January 30, 2013 at 5:54 p.m.
Faith seen as 'private eccentricity' in England, says top Catholic cleric
Writing in a book released this week, Cardinal Cormac Murphy-O'Connor came down hard on what he said was Britain's growing degeneration into a land free of morals and hostile to Christian values.
The book, called "Faith in the Nation," was published by the Institute for Public Policy Research and counts among its supporters Prime Minister Gordon Brown, himself the son of a hard-line Church of Scotland minister.
Murphy-O'Connor cites "serious tensions" between Christians and secularists in his book. The result, he said, has become an "unfriendly climate for people of all faiths" that has, as a result, united Britain's three major faiths: Christianity, Judaism and Islam.

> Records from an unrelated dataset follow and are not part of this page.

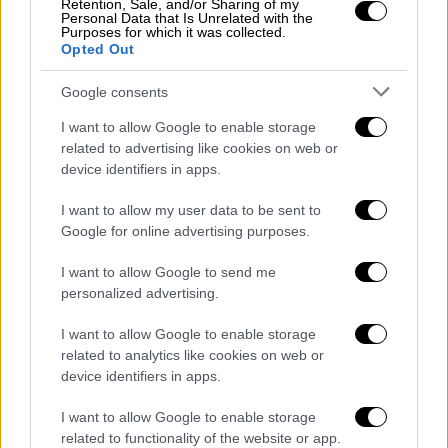
Retention, Sale, and/or Sharing of my
Personal Data that Is Unrelated with the
Purposes for which it was collected.
Opted Out
Google consents
I want to allow Google to enable storage
related to advertising like cookies on web or
device identifiers in apps.
I want to allow my user data to be sent to
Google for online advertising purposes.
I want to allow Google to send me
personalized advertising.
I want to allow Google to enable storage
Πολιτική
|
05.12.2018 17:36
related to analytics like cookies on web or
Ο Λαφαζάνης με κίτρινο γιλέκο έξω από
device identifiers in apps.
τη Γαλλική πρεσβεία (pics)
I want to allow Google to enable storage
Το κίνημα των κίτρινων γιλέκων στηρίζει η
related to functionality of the website or app.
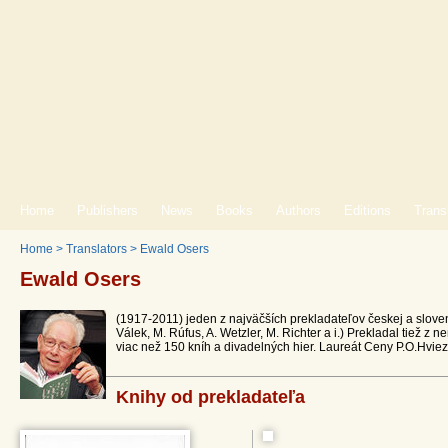
Home
Publishers
News
Books
Authors
Editions
Trans
Home
>
Translators
>
Ewald Osers
Ewald Osers
(1917-2011) jeden z najväčších prekladateľov českej a slovensk
Válek, M. Rúfus, A. Wetzler, M. Richter a i.) Prekladal tiež z
viac než 150 kníh a divadelných hier. Laureát Ceny P.O.Hviezd
Knihy od prekladateľa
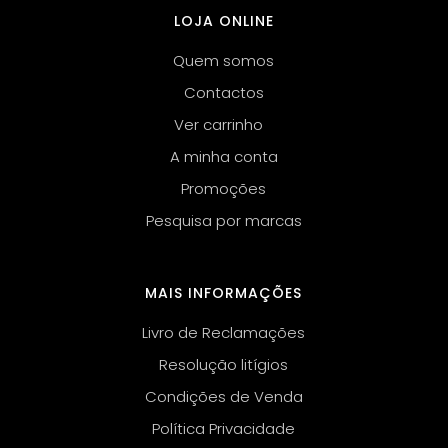
LOJA ONLINE
Quem somos
Contactos
Ver carrinho
A minha conta
Promoções
Pesquisa por marcas
MAIS INFORMAÇÕES
Livro de Reclamações
Resolução litígios
Condições de Venda
Política Privacidade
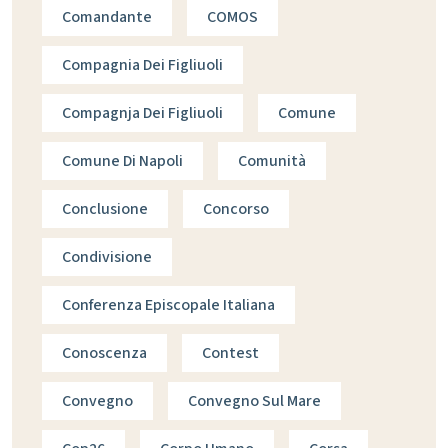
Comandante
COMOS
Compagnia Dei Figliuoli
Compagnja Dei Figliuoli
Comune
Comune Di Napoli
Comunità
Conclusione
Concorso
Condivisione
Conferenza Episcopale Italiana
Conoscenza
Contest
Convegno
Convegno Sul Mare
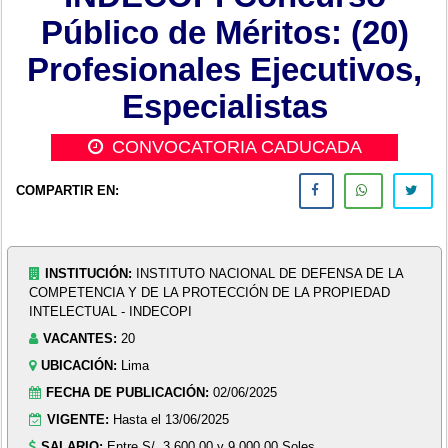
Público de Méritos: (20)
Profesionales Ejecutivos,
Especialistas
CONVOCATORIA CADUCADA
COMPARTIR EN:
INSTITUCIÓN:
INSTITUTO NACIONAL DE DEFENSA DE LA
COMPETENCIA Y DE LA PROTECCIÓN DE LA PROPIEDAD
INTELECTUAL - INDECOPI
VACANTES:
20
UBICACIÓN:
Lima
FECHA DE PUBLICACIÓN:
02/06/2025
VIGENTE:
Hasta el 13/06/2025
SALARIO:
Entre S/. 3,600.00 y 9,000.00 Soles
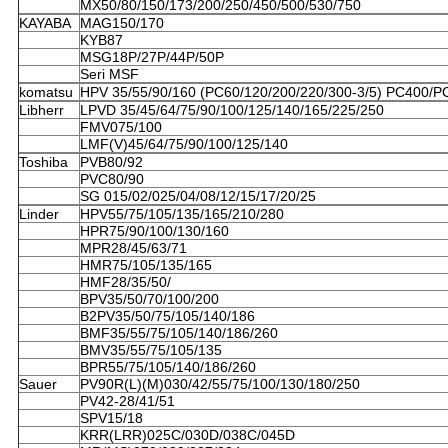
MX50/80/150/173/200/250/450/500/530/750
KAYABA
MAG150/170
KYB87
MSG18P/27P/44P/50P
Seri MSF
komatsu
HPV 35/55/90/160 (PC60/120/200/220/300-3/5) PC400/P
Libherr
LPVD 35/45/64/75/90/100/125/140/165/225/250
FMV075/100
LMF(V)45/64/75/90/100/125/140
Toshiba
PVB80/92
PVC80/90
SG 015/02/025/04/08/12/15/17/20/25
Linder
HPV55/75/105/135/165/210/280
HPR75/90/100/130/160
MPR28/45/63/71
HMR75/105/135/165
HMF28/35/50/
BPV35/50/70/100/200
B2PV35/50/75/105/140/186
BMF35/55/75/105/140/186/260
BMV35/55/75/105/135
BPR55/75/105/140/186/260
Sauer
PV90R(L)(M)030/42/55/75/100/130/180/250
PV42-28/41/51
SPV15/18
KRR(LRR)025C/030D/038C/045D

"Religious belief of any kind now tends to be treated more as a private eccentricity than as the central and informative element in British society that it is," the cardinal writes.
"Although the tone of public discussion is sceptical or dismissive rather than anti-religious," he contends, "atheism has become more vocal and aggressive."
Murphy-O'Connor claims that Catholics have become the prime target of "liberal hostility" and that "the vocal minority who argue that religion has no role in modern British society portrays Catholic teaching on the family as prejudiced and intolerant."
But "Catholics are not alone in watching with dismay as the liberal society shows signs of degenerating into the libertine society," said the cardinal, who is nearing retirement from his role as the nation's senior and most powerful Catholic figure.
"British society champions tolerance and freedom," he said, "but that freedom is dependent upon responsibility."
Murphy-O'Connor's tough stance irked Keith Porteous Wood, executive director of the National Secular Society in London, who told journalists that "secularists and atheists are finding it necessary to express their views more vocally because of the increasing demands made by Christians and minority faiths."